Can Ignatieff Ever Be Prime Minister?
- First Posted: Nov 08 2010 17:12 PM
- Updated: about 1 hour ago
Of this country, that is.
Michael Ignatieff must be wondering what he has to do to make some friends around here. Despite visiting every hamlet from Bonavista to Vancouver Island this summer, a recent survey found that only 24 per cent of Canadians think he’d make a good prime minister, ranking him third behind Stephen Harper (43 per cent) and Jack Layton (33 per cent).
This isn’t necessarily a disaster for Iggy because Jean Chretien had similar numbers before he got elected, but as the Globe and Mail’s Brian Topp points out, Chretien had a solid decision-making record as a cabinet minister, was charismatic, and had an extremely unpopular opponent in Brian Mulroney. “In contrast, the only important decision Mr. Ignatieff has ever made in his life is his decision to keep Stephen Harper in office,” writes Topp.
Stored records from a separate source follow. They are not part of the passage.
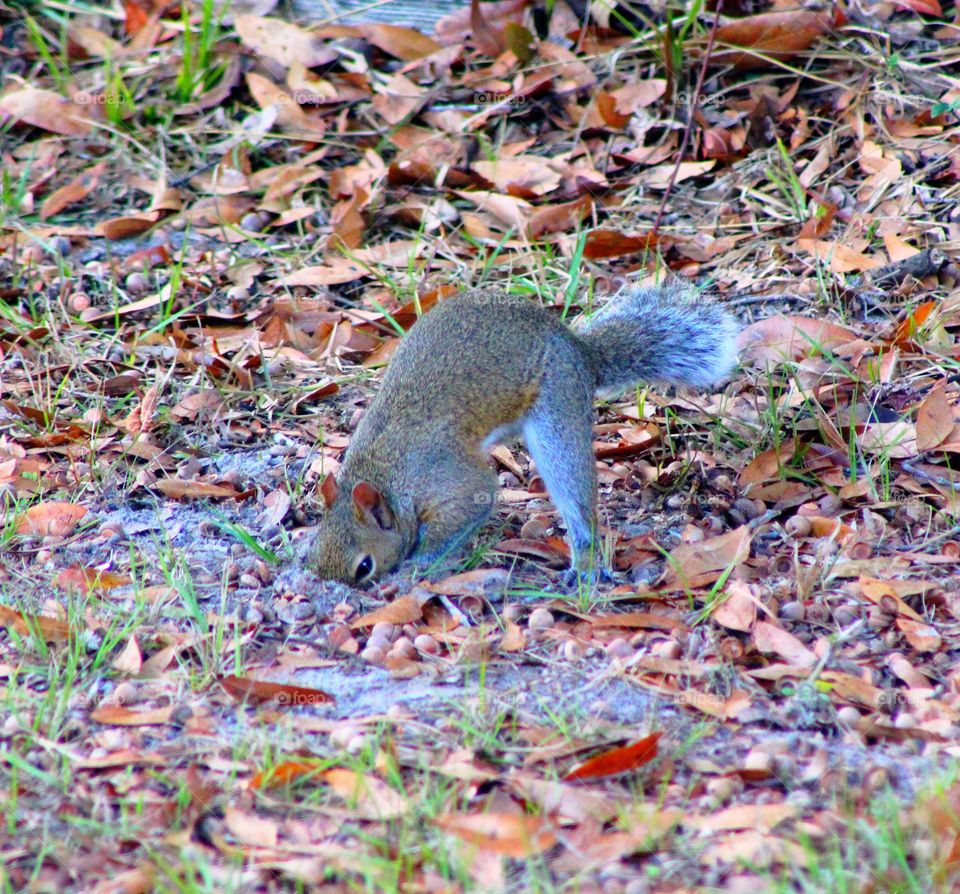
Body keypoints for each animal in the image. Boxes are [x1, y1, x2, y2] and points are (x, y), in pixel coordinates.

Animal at [310, 281, 738, 586]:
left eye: (364, 566)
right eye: (318, 549)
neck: (384, 469)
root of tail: (580, 351)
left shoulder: (448, 476)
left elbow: (470, 503)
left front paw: (417, 564)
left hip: (557, 412)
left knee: (574, 491)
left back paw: (585, 560)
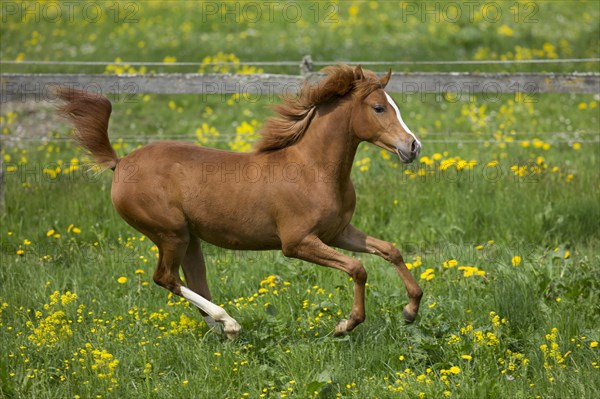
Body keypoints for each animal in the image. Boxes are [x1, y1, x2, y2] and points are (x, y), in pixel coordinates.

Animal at [55, 65, 422, 340]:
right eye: (378, 108)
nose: (412, 146)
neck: (312, 169)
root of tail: (120, 163)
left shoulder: (338, 232)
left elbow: (390, 250)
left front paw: (411, 310)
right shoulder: (298, 243)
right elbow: (358, 268)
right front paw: (345, 324)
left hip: (189, 240)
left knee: (192, 281)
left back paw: (223, 330)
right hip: (170, 234)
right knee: (165, 278)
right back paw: (229, 322)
Zing!
Sun Media’s Monte Solberg offers this colourful assessment: the Liberals “have launched their own reverse tea party, though in this sad case it is more of a Chai Tea Party. In their Tea Party, the Liberals have carelessly dropped their own tea into the harbour. They have quite casually and accidentally torched their own house.” Er, move it along there, Monte. The point of his article seems to be that Ignatieff hasn’t produced any exciting ideas that could mobilize ordinary Canadians, as the Tea Party supposedly has in the U.S. Solberg also writes “I’m sorry to offer such a bleak analysis,” which is funny, because he’s an ex-Tory MP, and he isn’t sorry.
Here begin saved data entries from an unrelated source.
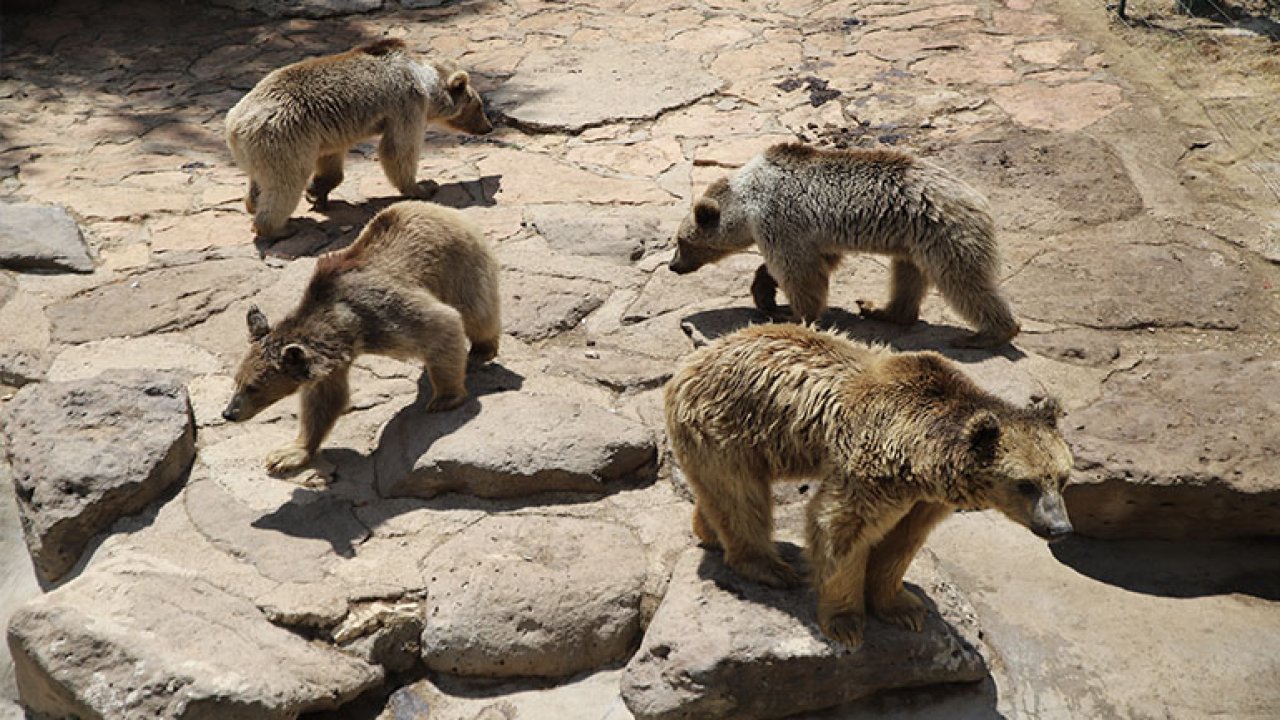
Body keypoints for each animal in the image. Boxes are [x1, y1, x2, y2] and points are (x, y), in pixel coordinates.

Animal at [220, 198, 499, 474]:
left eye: (254, 387)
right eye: (236, 380)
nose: (229, 413)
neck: (349, 328)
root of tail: (436, 207)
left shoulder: (383, 315)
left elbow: (442, 325)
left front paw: (444, 398)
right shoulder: (332, 363)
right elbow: (324, 402)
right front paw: (288, 454)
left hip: (458, 262)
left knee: (476, 311)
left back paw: (482, 348)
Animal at [227, 39, 491, 238]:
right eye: (478, 106)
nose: (488, 127)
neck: (424, 81)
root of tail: (233, 125)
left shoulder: (324, 131)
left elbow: (331, 161)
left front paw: (317, 191)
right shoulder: (407, 104)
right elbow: (398, 149)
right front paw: (424, 186)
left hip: (265, 147)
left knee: (262, 181)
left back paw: (253, 203)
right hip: (284, 136)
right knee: (285, 183)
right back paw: (279, 228)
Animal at [665, 322, 1075, 648]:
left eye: (1063, 479)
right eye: (1026, 484)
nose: (1059, 528)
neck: (922, 453)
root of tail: (690, 363)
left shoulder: (924, 497)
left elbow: (902, 541)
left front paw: (904, 607)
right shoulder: (875, 467)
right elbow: (841, 527)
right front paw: (846, 623)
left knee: (721, 494)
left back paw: (708, 529)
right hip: (725, 426)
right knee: (741, 496)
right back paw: (770, 567)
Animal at [670, 141, 1018, 345]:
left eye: (682, 242)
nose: (673, 266)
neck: (745, 205)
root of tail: (978, 199)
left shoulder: (780, 218)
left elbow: (801, 273)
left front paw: (794, 315)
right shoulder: (810, 235)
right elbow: (815, 262)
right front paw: (765, 295)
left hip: (944, 232)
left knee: (963, 282)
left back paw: (992, 333)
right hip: (913, 241)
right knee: (908, 276)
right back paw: (880, 309)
If there was one area where you’d think Ignatieff would excel, it’s foreign policy, observes the Ottawa Citizen. He’s an international human rights expert after all, and, “In case after case, this government has demonstrated a lack of commitment to human rights,” writes the Citizen, citing Ottawa's failure to abide by treaties on climate change and child soldiers, and obfuscation over the treatment of Afghan detainees. But instead of coming up with his own foreign policy, Ignatieff has "chosen to step into the fuzzy shadow left by Jean Chretien … by suggesting everything was wonderful until the Conservatives took office.”